Beyond the FCA decision: the value of independence
On Friday, the FCA released its position paper on payment optionality for research. (ps24-9.pdf (fca.org.uk)) As was widely expected, the FCA, acknowledging the crucial role of investment research for market integrity, now authorizes asset managers in the UK to use client funds to pay for research through a Commission Sharing Agreement. While this was already possible through RPA under MIfid 2, the operational complexity of a CSA is less than that of an RPA and one can expect that the take-up of such an option will increase. The regulation also clarifies (and to some extent simplifies) the level of disclosure that will be required from asset managers when it comes to research (policy, methodology of assessment, periodic review of providers and the budget of research…). Among noticeable changes, the FCA no longer requires the disclosure of the most significant research providers but has replaced this with a requirement to disclose a breakdown by type of providers, and notably a breakdown of what is paid to Independent Research providers (IRPs) and non-IRPs.
What is independent research and what isn’t?

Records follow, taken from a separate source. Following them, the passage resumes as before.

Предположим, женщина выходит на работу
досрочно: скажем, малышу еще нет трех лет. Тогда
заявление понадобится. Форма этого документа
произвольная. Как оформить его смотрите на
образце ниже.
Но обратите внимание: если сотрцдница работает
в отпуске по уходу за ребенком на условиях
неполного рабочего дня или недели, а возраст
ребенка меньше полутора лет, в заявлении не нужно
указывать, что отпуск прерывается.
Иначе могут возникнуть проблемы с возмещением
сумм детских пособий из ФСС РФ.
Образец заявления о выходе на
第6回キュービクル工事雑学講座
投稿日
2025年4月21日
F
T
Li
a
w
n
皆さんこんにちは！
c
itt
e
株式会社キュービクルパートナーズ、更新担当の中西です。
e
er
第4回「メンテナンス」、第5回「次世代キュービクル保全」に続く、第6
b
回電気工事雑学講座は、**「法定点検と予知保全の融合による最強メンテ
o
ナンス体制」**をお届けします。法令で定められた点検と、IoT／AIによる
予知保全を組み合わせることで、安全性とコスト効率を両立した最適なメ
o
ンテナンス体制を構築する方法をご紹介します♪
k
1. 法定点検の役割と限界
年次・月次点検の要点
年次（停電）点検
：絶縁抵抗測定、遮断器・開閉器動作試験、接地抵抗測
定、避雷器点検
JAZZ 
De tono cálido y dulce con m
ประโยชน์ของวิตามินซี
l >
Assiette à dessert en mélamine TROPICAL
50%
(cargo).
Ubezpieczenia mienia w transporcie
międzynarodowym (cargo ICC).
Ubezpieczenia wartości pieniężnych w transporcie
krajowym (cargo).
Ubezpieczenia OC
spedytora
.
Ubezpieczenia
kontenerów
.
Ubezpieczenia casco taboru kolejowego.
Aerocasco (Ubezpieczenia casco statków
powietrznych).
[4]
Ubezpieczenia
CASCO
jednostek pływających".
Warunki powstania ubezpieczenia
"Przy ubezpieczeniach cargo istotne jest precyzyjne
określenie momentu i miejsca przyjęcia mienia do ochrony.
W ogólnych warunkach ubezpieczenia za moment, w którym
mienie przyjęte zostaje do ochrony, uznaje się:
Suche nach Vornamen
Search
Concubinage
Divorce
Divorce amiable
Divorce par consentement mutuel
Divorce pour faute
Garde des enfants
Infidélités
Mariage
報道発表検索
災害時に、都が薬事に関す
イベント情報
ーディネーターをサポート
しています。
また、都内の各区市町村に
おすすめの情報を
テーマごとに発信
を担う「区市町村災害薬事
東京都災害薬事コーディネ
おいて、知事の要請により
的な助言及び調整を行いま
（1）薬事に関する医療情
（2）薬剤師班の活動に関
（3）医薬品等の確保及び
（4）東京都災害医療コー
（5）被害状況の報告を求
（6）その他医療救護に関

All research houses pride themselves in having analysts who are independent and therefore consider that their research is independent. We obviously have a different view on the matter. In our opinion, independent research is all about conflict of interest and where the payment originates. Is the research provider paid by the asset manager / asset owner or is it paid by the issuer through ECM, DCM, corporate services, banking activities... The less the buy side paid for research, the more equity research has been driven by cross subsidization with corporates footing the bill. Back in March 22, the FCA exempted from research dissemination restriction equity research from firms that were not a subsidiary of an investment bank or had any execution services. As a rule of thumb, if your broker/ research provider has a strong investment banking division or offers corporate services (roadshows, corporate brokerage, financing…), it should be deemed non-independent.
Benefits of independent research
Investment banking/ brokers’ research is most of the time of high quality, but independent equity research brings two key benefits that brokers just cannot provide: absence of buyer bias and continuity of research. Because they don’t need to cuddle up to issuers in order to preserve the bank’s relationship for the next M&A or refinancing deal, independent analysts can truly express their view, be that on valuation, governance or strategy. Believe it or not, this translates into far more negative ratings for independent research than for the traditional sell-side.
And because an independent research company is never involved in M&A, its research is never suspended. When a deal occurs, it sometimes happens that many, many, many banks are involved (lead and joint lead bookrunner, co-lead arranger or joint bookrunner, co-manager, senior or junior members….). And because the bank is involved, the analyst is restricted. Clients can therefore no longer have access to the analyst at the very moment when his expertise would be most needed. This just doesn’t happen with independent research, which is a clear benefit for market integrity. In all, we very much welcome the decision by the FCA to provide a CSA-like option in order to boost investment research and enhance market integrity. And we believe the transparency between research paid to potentially conflicted research and independent research is very much needed. We hope that ESMA and the NCAs (and AMF in the first place) will soon take similar decisions to create an environment where investment research and especially independent investment research can thrive.